Baumbach seems mainly interested in capturing the whimsical rhythms of unformed post-college life, with money too scarce and roommates too ample — but he already did that, did it better and with more rueful feeling, in the much funnier “Kicking and Screaming,” the debut he made at 25 and one of the best films of the 1990s.

Is it too much to hope that, at 43, Baumbach (who in the meantime made the excellent “The Squid and the Whale” and “Margot at the Wedding,” then the prickly “Greenberg”) would have more to say than he does here, where people say of themselves, “I’m so embarrassed — I’m not a real person yet”? Someone notes that nobody ever says “I’m not here to make friends” except on reality TV. Perspicacious and wry — but the line isn’t hilarious, it’s thrown out randomly (by a background character of no consequence) and like most of the one-liners it has nothing to do with anything.

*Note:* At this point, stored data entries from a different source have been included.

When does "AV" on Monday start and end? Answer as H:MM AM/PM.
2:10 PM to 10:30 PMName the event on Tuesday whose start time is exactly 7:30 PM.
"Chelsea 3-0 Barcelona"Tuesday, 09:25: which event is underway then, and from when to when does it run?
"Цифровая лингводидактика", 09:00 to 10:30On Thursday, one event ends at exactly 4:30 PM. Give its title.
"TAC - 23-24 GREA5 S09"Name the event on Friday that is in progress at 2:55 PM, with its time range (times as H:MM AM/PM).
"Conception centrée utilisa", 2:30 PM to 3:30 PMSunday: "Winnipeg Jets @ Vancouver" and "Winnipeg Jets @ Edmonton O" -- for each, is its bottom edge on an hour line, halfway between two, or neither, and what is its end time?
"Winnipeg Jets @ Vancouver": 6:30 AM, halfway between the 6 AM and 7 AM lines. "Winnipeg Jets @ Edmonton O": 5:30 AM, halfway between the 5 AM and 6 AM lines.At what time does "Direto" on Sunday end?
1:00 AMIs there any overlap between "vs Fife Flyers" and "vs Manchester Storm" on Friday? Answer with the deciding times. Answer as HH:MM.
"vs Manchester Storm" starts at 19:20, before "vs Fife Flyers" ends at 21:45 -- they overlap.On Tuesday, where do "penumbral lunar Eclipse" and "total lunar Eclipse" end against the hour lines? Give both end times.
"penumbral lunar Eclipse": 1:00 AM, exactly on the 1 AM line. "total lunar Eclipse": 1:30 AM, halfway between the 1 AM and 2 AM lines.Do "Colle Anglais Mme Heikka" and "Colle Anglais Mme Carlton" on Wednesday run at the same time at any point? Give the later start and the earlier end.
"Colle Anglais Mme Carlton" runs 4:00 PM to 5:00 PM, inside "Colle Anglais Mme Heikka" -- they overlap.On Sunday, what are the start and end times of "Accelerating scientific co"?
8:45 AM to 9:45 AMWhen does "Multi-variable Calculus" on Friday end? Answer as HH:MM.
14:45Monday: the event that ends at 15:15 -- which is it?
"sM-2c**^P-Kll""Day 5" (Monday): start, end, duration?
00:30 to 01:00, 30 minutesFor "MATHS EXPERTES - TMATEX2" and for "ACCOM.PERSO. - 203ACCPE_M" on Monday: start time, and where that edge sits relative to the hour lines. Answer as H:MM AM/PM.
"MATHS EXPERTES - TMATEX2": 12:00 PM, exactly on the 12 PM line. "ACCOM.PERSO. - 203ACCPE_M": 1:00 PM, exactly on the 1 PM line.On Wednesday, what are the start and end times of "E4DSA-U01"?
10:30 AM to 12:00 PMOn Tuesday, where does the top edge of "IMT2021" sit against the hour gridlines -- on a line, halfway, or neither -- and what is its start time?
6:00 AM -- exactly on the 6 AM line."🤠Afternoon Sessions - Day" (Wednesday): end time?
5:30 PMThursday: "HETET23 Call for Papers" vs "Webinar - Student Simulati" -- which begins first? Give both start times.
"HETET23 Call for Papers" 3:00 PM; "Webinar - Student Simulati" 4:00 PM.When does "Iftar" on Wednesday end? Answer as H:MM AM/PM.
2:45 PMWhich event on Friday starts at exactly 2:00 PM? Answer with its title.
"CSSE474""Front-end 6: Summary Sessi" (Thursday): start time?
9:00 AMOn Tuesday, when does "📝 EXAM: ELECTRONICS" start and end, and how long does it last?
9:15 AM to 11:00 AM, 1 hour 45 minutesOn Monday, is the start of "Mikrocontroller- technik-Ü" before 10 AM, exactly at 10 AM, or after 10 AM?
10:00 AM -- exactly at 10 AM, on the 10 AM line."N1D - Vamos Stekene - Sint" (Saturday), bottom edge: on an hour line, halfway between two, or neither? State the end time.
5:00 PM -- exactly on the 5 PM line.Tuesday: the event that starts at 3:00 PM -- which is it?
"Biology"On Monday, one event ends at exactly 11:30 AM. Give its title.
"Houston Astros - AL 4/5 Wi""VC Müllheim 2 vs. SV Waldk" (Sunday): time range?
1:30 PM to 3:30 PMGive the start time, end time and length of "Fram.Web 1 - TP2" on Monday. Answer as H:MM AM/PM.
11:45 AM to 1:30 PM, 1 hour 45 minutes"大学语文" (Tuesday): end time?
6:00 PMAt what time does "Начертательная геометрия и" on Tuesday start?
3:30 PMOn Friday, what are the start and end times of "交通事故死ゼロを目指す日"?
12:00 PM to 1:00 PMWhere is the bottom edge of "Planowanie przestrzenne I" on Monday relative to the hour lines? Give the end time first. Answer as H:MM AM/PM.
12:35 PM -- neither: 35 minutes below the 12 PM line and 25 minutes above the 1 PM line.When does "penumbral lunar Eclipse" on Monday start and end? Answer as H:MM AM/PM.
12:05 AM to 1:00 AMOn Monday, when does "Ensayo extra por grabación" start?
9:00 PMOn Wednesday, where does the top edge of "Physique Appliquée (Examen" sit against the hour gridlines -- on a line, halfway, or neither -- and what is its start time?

Baumbach’s wit is not to be dismissed — “Don’t mind me, I’m just trying to get your attention” is self-contradiction worthy of Oscar Wilde — but it’s not enough, either. A character in a novel by Baumbach’s fellow Gen-Xer Bret Easton Ellis ruminates despondently on the U2 lyric, “We’ll slide down the surface of things.” Frances might add, “And then let’s go get ice cream!”